Iranian Revolutionary Guard Corps troops help with cleansing the streets of Tehran.
Iranian Revolutionary Guard Corps troops help with cleansing the streets of Tehran. AFP

Iran- the world’s third worst coronavirus-hit country- says it temporarily released 85,000 prisoners from its jails to deal with the virus that has infected the country’s penal system as well. Tehran mobilized its main fighting forces, the Revolutionary Guard Corps (IRCG) and the army to help out too, but it doesn’t manage to roll back the effects of the virus yet.


“In jails, we have taken precautionary measures to confront the outbreak,” Iran’s judiciary spokesman Gholamhossein Esmaili was quoted as saying by Reuters press agency, adding that “some 85,000 prisoners have been released.”

He did not say if, or when, the prisoners have to return to their cells. It is not clear if foreigners, including French and Frenc-Iranian academics Roland Marchal and Fariba Adelkhah, are among them.

The fate of British-Iranian researcher Nazanin Zaghari-Ratcliffe, who was recently suspected  of having contracted the coronavirus, is not clear, nor is it known if Australian researcher Kylie Moore-Gilbert is still in prison.

Holy sites closed

According to the state controlled, Mehr News Agency, Iran had 14,991 cases on March 16, with 853 dead. Iran is now third in terms of cases after China (80,881 cases, 3,226 dead according to the National Health Commission) and Italy (24,747 cases, 1,809 dead).

Iran's state television also announced on Monday that four key Shiite pilgrimage sites were closed.

The holy shrines of Imam Reza in Mashhad, Fatima Masumeh in Qom and Shah Abdol-Azim in Tehran were shut until further notice" upon the orders of the anti-coronavirus headquarters and the health minister," according to the station.

Ukrainian passenger jet

And last week, Iran’s Revolutionary Guard Corps (IRGC) was mobilized to sweep and disinfect the streets, and talk people into getting back into their homes so as to decrease the risk of mutual infection.

“Around 650,000 volunteer Basij forces are disinfecting public places across the country while thousands of others are helping medical teams detect the cases,” according to General Hossein Salami, Chief Commander of the IRGC

Its commanders likely hope it also get rid of something else that is eating away the Iranians: the public disenchantment over the IRGC shooting down a Ukrainian passenger jet in January, killing all 176 people on board, most of them Iranians.

Makeshift hospitals

When results were not immediately visible, Iran called in the army to step up efforts.
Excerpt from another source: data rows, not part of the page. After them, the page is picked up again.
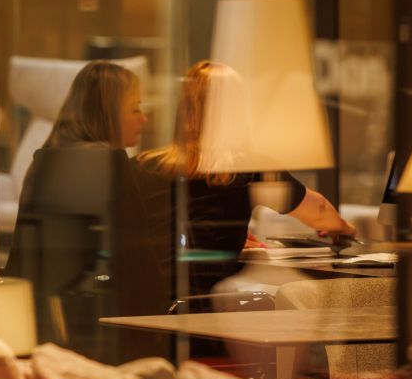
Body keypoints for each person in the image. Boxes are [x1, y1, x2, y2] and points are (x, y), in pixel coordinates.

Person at [140, 60, 353, 292]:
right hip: (203, 302)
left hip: (148, 298)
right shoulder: (247, 167)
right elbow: (319, 212)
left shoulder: (144, 165)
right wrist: (344, 229)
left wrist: (230, 232)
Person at [5, 61, 169, 357]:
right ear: (108, 112)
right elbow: (137, 261)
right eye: (135, 109)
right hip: (104, 329)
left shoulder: (42, 161)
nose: (143, 119)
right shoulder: (110, 162)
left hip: (45, 326)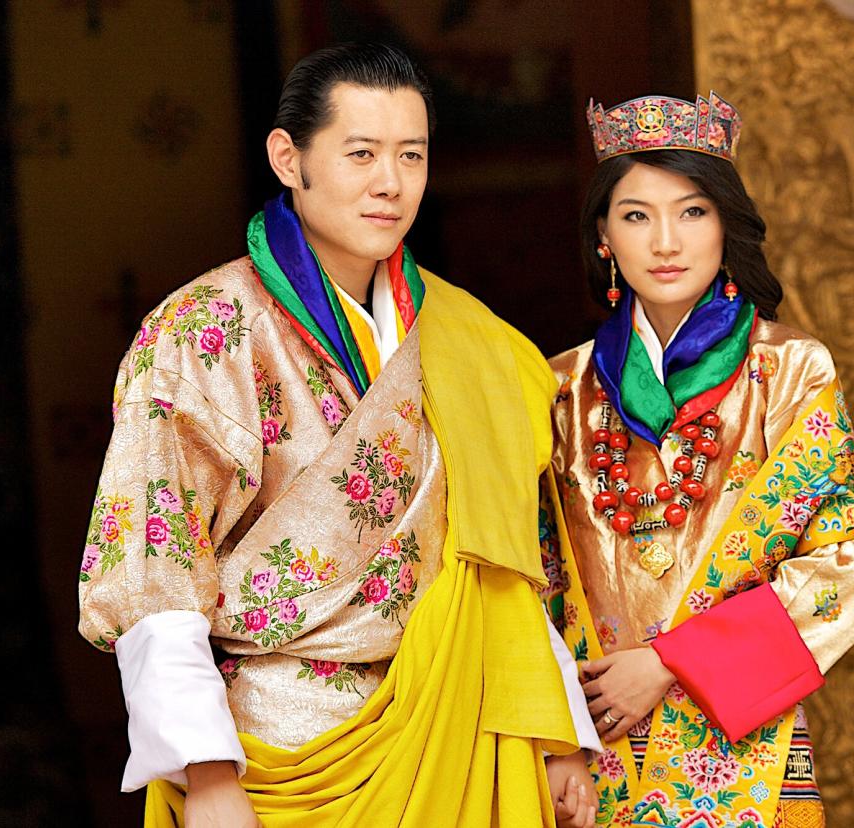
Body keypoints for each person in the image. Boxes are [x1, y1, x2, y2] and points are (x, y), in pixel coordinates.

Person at [77, 43, 600, 827]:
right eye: (361, 154)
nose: (389, 183)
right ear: (289, 158)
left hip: (457, 722)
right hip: (277, 745)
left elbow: (503, 558)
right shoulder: (204, 329)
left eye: (411, 156)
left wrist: (554, 727)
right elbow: (155, 566)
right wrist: (209, 772)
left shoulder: (471, 341)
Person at [540, 92, 854, 828]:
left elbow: (833, 575)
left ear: (725, 224)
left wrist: (666, 662)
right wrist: (557, 740)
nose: (666, 241)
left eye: (691, 212)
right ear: (604, 237)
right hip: (597, 747)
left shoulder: (790, 373)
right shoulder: (559, 388)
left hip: (747, 745)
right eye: (636, 215)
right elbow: (537, 582)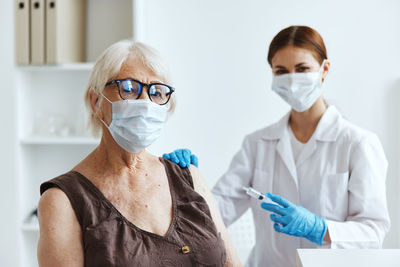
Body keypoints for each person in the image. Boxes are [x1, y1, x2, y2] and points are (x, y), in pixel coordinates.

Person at [163, 25, 390, 267]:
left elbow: (373, 232)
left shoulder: (357, 144)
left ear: (324, 69)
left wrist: (320, 228)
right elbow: (218, 211)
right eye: (281, 71)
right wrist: (185, 185)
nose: (292, 79)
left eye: (302, 69)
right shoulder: (257, 144)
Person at [37, 40, 242, 267]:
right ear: (96, 102)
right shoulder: (63, 200)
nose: (145, 103)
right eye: (128, 88)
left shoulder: (189, 176)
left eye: (157, 92)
Iran's armed forces were to be deployed in all cities “to contain the spread of coronavirus” according to the official IRNA news agency has reported, that also said that the army is “setting up makeshift hospitals and helping medical companies boost emergency products, disinfecting garrisons and streets, and distributing disinfectants among people.”

Mutual hostilities

According to Irna News Agency, Russia has urged the US to lift sanctions in Iran, saying that the measures have cost the country over $200 billion and is “hampering Iran’s campaign against the coronavirus pandemic.”

But the US is not willing to lift sanctions any time soon, as mutual hostilities continue in Iraq, with Iranian-controlled groups targeting US and Iraqi army facilities.